Is there a way in c++ to quickly invalidate the L2 cache of a processor other than iterating through a large fake array?
I'm going to assume this is for performance testing and you want to eliminate cache effects between runs.
In that case, what you'd need to know to do this efficiently is:
- The allocation size of the L2 cache
- How many allocations there are in the L2 cache
Then it's basically a matter of touching memory allocation_size
bytes away from each other until you've flushed the cache entirely.
Context switching also often invalidates the cache - it might be faster to wait
for a millisecond and if the OS swaps you in and out, it'll likely end up clearing the cache.
You want to use a memory fence. in vc++:
void SThreadUtil::synchronizeCache()
{
_mm_mfence();
}
sorry. For flushing it should be _mm_clflush
Another possible answer is to make sure a completely different section of memory is used each time the thing that is sensitive to cache contents is run.
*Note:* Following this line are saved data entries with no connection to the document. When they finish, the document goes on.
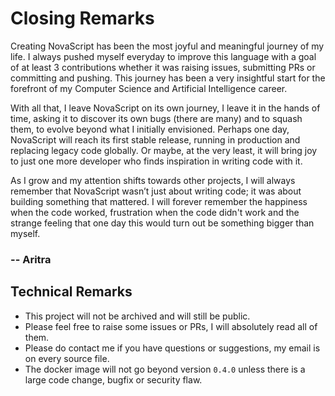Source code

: # Closing Remarks

Creating NovaScript has been the most joyful and meaningful journey of my life. I always pushed myself
everyday to improve this language with a goal of at least 3 contributions whether it was raising issues,
submitting PRs or committing and pushing. This journey has been a very insightful start for the 
forefront of my Computer Science and Artificial Intelligence career.

With all that, I leave NovaScript on its own journey, I leave it in the hands of time, asking it to discover its own
bugs (there are many) and to squash them, to evolve beyond what I initially envisioned. Perhaps one day, 
NovaScript will reach its 
first stable release, running in production and replacing legacy code globally.
Or maybe, at the very least, it will bring joy to just one more developer who finds
inspiration in writing code with it.

As I grow and my attention shifts towards other projects, I will always remember 
that NovaScript
wasn’t just about writing code; it was about building something that mattered. I will forever remember the happiness when
the code worked, frustration when the code didn't work and the strange feeling that
one day this would turn out be something bigger than myself.

### -- Aritra


## Technical Remarks

- This project will not be archived and will still be public.
- Please feel free to raise some issues or PRs, I will absolutely read all of them.
- Please do contact me if you have questions or suggestions, my email is on every source file.
- The docker image will not go beyond version `0.4.0` unless there is a large code change, bugfix
or security flaw.
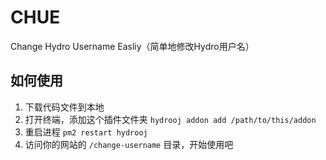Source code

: # CHUE
Change Hydro Username Easliy（简单地修改Hydro用户名）
## 如何使用
1. 下载代码文件到本地
2. 打开终端，添加这个插件文件夹 `hydrooj addon add /path/to/this/addon`
3. 重启进程 `pm2 restart hydrooj`
4. 访问你的网站的 `/change-username` 目录，开始使用吧
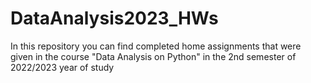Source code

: # DataAnalysis2023_HWs
In this repository you can find completed home assignments that were given in the course "Data Analysis on Python" in the 2nd semester of 2022/2023 year of study
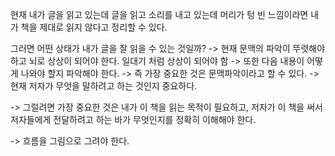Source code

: 
현재 내가 글을 읽고 있는데 
글을 읽고 소리를 내고 있는데 머리가 텅 빈 느낌이라면 내가 책을 제대로 읽지 않다고 정리할 수 있다.


그러면 어떤 상태가 내가 글을 잘 읽을 수 있는 것일까?
-> 현재 문맥의 파악이 뚜렷해야 하고 뇌로 상상이 되어야 한다. 일대기 처럼 상상이 되어야 함 
-> 또한 다음 내용이 어떻게 나와야 할지 파악해야 한다.
-> 즉 가장 중요한 것은 문맥파악이라고 할 수 있다. 
-> 현재 저자가 무엇을 말하려고 하는 것인지 중요하다.

-> 그럴려면 가장 중요한 것은 내가 이 책을 읽는 목적이 필요하고, 저자가 이 책을 써서 저자들에게 전달하려고 하는 바가 무엇인지를 정확히 이해해야 한다. 


-> 흐름을 그림으로 그려야 한다. 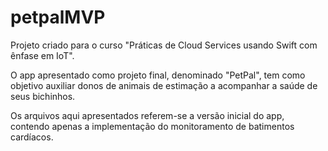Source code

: # petpalMVP

Projeto criado para o curso "Práticas de Cloud Services usando Swift com ênfase em IoT".

O app apresentado como projeto final, denominado "PetPal", tem como objetivo auxiliar donos de animais de estimação a acompanhar a saúde de seus bichinhos.

Os arquivos aqui apresentados referem-se a versão inicial do app, contendo apenas a implementação do monitoramento de batimentos cardíacos.
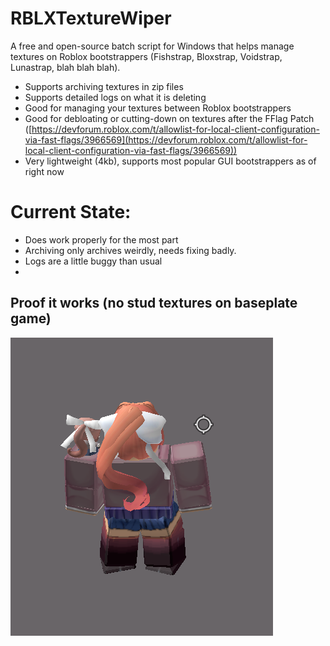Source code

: # RBLXTextureWiper
A free and open-source batch script for Windows that helps manage textures on Roblox bootstrappers (Fishstrap, Bloxstrap, Voidstrap, Lunastrap, blah blah blah).

* Supports archiving textures in zip files
* Supports detailed logs on what it is deleting
* Good for managing your textures between Roblox bootstrappers
* Good for debloating or cutting-down on textures after the FFlag Patch ([https://devforum.roblox.com/t/allowlist-for-local-client-configuration-via-fast-flags/3966569](https://devforum.roblox.com/t/allowlist-for-local-client-configuration-via-fast-flags/3966569))
* Very lightweight (4kb), supports most popular GUI bootstrappers as of right now

# Current State:
* Does work properly for the most part
* Archiving only archives weirdly, needs fixing badly.
* Logs are a little buggy than usual 
* 



## Proof it works (no stud textures on baseplate game)
![](https://github.com/queued2/RBLXTextureWiper/blob/main/No%20Textures.png?raw=true)


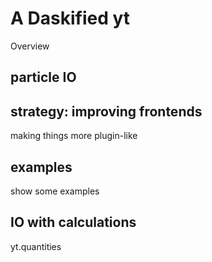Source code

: # A Daskified yt 

Overview

## particle IO 

## strategy: improving frontends 

making things more plugin-like 

## examples 

show some examples 

## IO with calculations 

yt.quantities
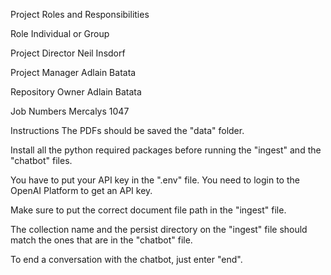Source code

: Project Roles and Responsibilities

Role	Individual or Group

Project Director	Neil Insdorf

Project Manager	Adlain Batata

Repository Owner	Adlain Batata

Job Numbers	Mercalys 1047

Instructions
The PDFs should be saved the "data" folder.

Install all the python required packages before running the "ingest" and the "chatbot" files.

You have to put your API key in the ".env" file. You need to login to the OpenAI Platform to get an API key.

Make sure to put the correct document file path in the "ingest" file.

The collection name and the persist directory on the "ingest" file should match the ones that are in the "chatbot" file.

To end a conversation with the chatbot, just enter "end".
Then none of those bits of memory will be in cache and, effectively, the cache will be flushed.
Of course, this might not be a very easily managed solution for the instruction cache, only for the data cache, and even then handling the stack will be tricky.
And I can't think of a way for this approach to work reliably for the TLB cache either, if you care about that.
And another problem this approach has is that there may still be dirty cache lines and a later run of the code will incur the cost of flushing them to main memory.